There are many rich jokes here. The actor Edmund Kean’s mother “divided her time between acting and prostitution,” while the Duke of Norfolk “never washed if he could help it” and “got clean only when he took a girl or girls to a bagnio [bathhouse] or when his servants hosed him down when he was drunk, which luckily was often.” A contemporary called Turner’s landscapes “Pictures of nothing, and very like” (i.e. a good likeness).
The era, Gatrell believes, effectively ended with the anti-Catholic Gordon Riots of 1780. The army was brought in and 25 rioters were hanged within a month, several of them young boys. The radical Charles James Fox still maintained, however, that he’d rather be ruled by a mob than by a standing-army.
Literature could well have featured more prominently. England’s first novel, Defoe’s Moll Flanders, detailed the life of a whore, and both Richardson and Fielding, Defoe’s great successors, put an examination of sexual appetite close to the heart of their most famous novels. It took Victorian puritanism to excise this interest from popular reading, leading the topic to flourish in clandestine pornography such as the mysteriously anonymous gay novel Teleny.
Today Covent Garden is, according to Gatrell, a meretricious tourist-trap, while Leicester Square — just beyond Covent Garden, but where the enormously successful portrait painter Reynolds once had his mansion — is “a sorry mess.” He also gives it as his opinion that few modern artists depict the lives of the poor in the way their 18th-century predecessors did.

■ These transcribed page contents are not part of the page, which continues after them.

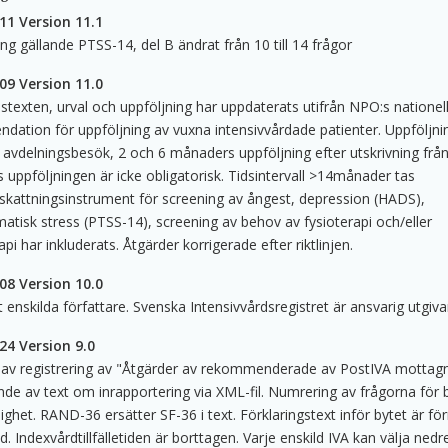
11 Version 11.1
ng gällande PTSS-14, del B ändrat från 10 till 14 frågor
09 Version 11.0
texten, urval och uppföljning har uppdaterats utifrån NPO:s nationel
ation för uppföljning av vuxna intensivvårdade patienter. Uppföljn
 avdelningsbesök, 2 och 6 månaders uppföljning efter utskrivning från
uppföljningen är icke obligatorisk. Tidsintervall >14månader tas
vskattningsinstrument för screening av ångest, depression (HADS),
atisk stress (PTSS-14), screening av behov av fysioterapi och/eller
pi har inkluderats. Åtgärder korrigerade efter riktlinjen.
08 Version 10.0
t enskilda författare. Svenska Intensivvårdsregistret är ansvarig utgiva
24 Version 9.0
 av registrering av "Åtgärder av rekommenderade av PostIVA mottagn
de av text om inrapportering via XML-fil. Numrering av frågorna för 
ighet. RAND-36 ersätter SF-36 i text. Förklaringstext inför bytet är f
ad. Indexvårdtillfälletiden är borttagen. Varje enskild IVA kan välja ned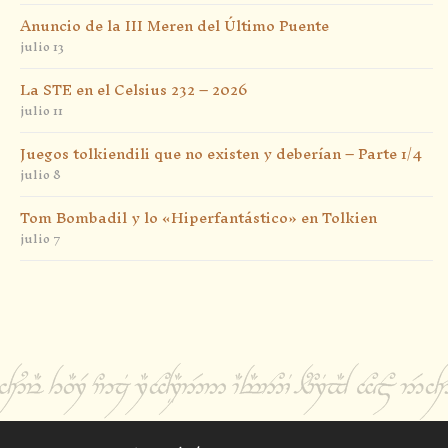
Anuncio de la III Meren del Último Puente
julio 13
La STE en el Celsius 232 – 2026
julio 11
Juegos tolkiendili que no existen y deberían – Parte 1/4
julio 8
Tom Bombadil y lo «Hiperfantástico» en Tolkien
julio 7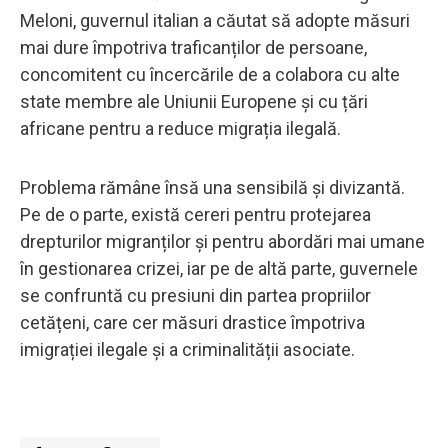
Meloni, guvernul italian a căutat să adopte măsuri
mai dure împotriva traficanților de persoane,
concomitent cu încercările de a colabora cu alte
state membre ale Uniunii Europene și cu țări
africane pentru a reduce migrația ilegală.
Problema rămâne însă una sensibilă și divizantă.
Pe de o parte, există cereri pentru protejarea
drepturilor migranților și pentru abordări mai umane
în gestionarea crizei, iar pe de altă parte, guvernele
se confruntă cu presiuni din partea propriilor
cetățeni, care cer măsuri drastice împotriva
imigrației ilegale și a criminalității asociate.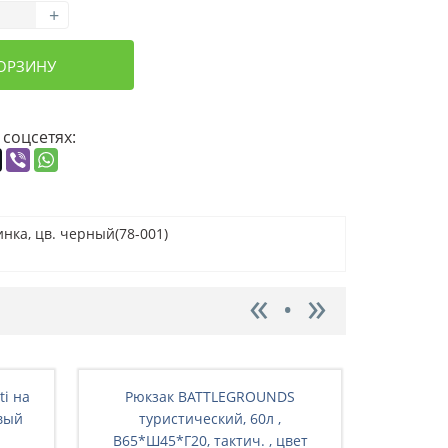
+
КОРЗИНУ
 соцсетях:
нка, цв. черный(78-001)
ti на
Рюкзак BATTLEGRОUNDS
Рюкз
вый
туристический, 60л ,
ту
В65*Ш45*Г20, тактич. , цвет
В65*Ш4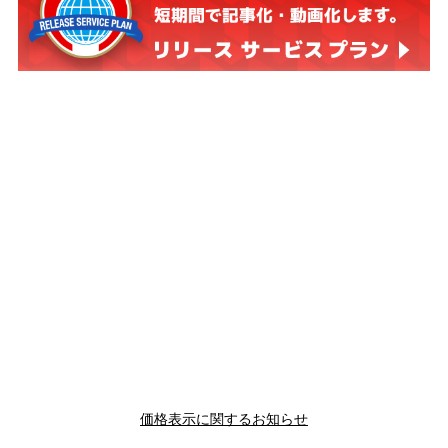
価格表示に関するお知らせ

The First Bohemians is a deeply fascinating account. There can be few historians who know as much as Gatrell about who painted the clothing, the hands, and the landscape backgrounds of English 18th-century portraits, leaving just the face to be done by the accredited artist, or about who copied which satirical drawing from whom and sold it in which print-shop. Such matters are often the subject of cold academic study, but Gatrell fortunately combines his historical expertise with a zest for colorful (and especially erotic) detail, and the result is a magnificent book that’s very hard indeed to put down.